Exercise →
Copy the records below word for word, leaving out the pictures.

Saved data entries
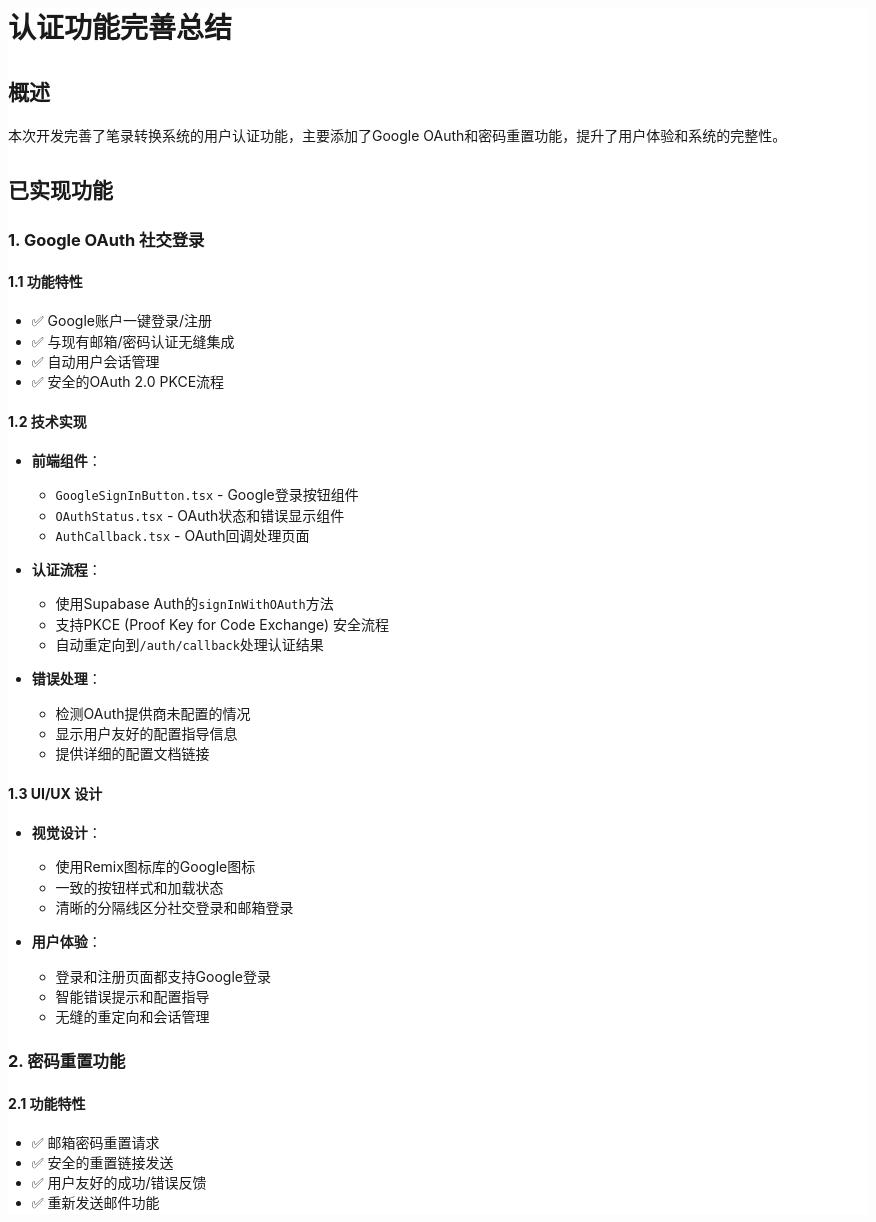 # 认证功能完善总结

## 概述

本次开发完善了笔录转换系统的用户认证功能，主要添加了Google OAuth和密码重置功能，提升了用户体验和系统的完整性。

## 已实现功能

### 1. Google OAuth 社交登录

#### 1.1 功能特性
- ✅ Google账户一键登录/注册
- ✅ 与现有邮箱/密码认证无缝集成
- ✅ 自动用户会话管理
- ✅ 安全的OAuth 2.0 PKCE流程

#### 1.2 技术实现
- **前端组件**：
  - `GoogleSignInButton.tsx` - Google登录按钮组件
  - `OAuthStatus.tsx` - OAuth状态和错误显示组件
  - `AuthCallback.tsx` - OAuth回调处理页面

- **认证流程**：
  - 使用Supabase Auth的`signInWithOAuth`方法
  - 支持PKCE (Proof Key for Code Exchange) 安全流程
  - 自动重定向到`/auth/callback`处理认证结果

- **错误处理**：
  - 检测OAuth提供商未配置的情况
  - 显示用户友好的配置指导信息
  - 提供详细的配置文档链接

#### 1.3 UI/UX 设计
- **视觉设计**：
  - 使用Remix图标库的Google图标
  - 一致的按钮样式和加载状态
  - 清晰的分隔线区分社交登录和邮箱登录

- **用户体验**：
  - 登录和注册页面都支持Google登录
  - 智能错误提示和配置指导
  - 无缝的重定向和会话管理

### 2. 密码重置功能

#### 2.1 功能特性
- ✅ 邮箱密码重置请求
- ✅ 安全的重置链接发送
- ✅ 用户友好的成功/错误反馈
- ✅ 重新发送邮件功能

Answer to the problem →
 # 认证功能完善总结

## 概述

本次开发完善了笔录转换系统的用户认证功能，主要添加了Google OAuth和密码重置功能，提升了用户体验和系统的完整性。

## 已实现功能

### 1. Google OAuth 社交登录

#### 1.1 功能特性
- ✅ Google账户一键登录/注册
- ✅ 与现有邮箱/密码认证无缝集成
- ✅ 自动用户会话管理
- ✅ 安全的OAuth 2.0 PKCE流程

#### 1.2 技术实现
- **前端组件**：
  - `GoogleSignInButton.tsx` - Google登录按钮组件
  - `OAuthStatus.tsx` - OAuth状态和错误显示组件
  - `AuthCallback.tsx` - OAuth回调处理页面

- **认证流程**：
  - 使用Supabase Auth的`signInWithOAuth`方法
  - 支持PKCE (Proof Key for Code Exchange) 安全流程
  - 自动重定向到`/auth/callback`处理认证结果

- **错误处理**：
  - 检测OAuth提供商未配置的情况
  - 显示用户友好的配置指导信息
  - 提供详细的配置文档链接

#### 1.3 UI/UX 设计
- **视觉设计**：
  - 使用Remix图标库的Google图标
  - 一致的按钮样式和加载状态
  - 清晰的分隔线区分社交登录和邮箱登录

- **用户体验**：
  - 登录和注册页面都支持Google登录
  - 智能错误提示和配置指导
  - 无缝的重定向和会话管理

### 2. 密码重置功能

#### 2.1 功能特性
- ✅ 邮箱密码重置请求
- ✅ 安全的重置链接发送
- ✅ 用户友好的成功/错误反馈
- ✅ 重新发送邮件功能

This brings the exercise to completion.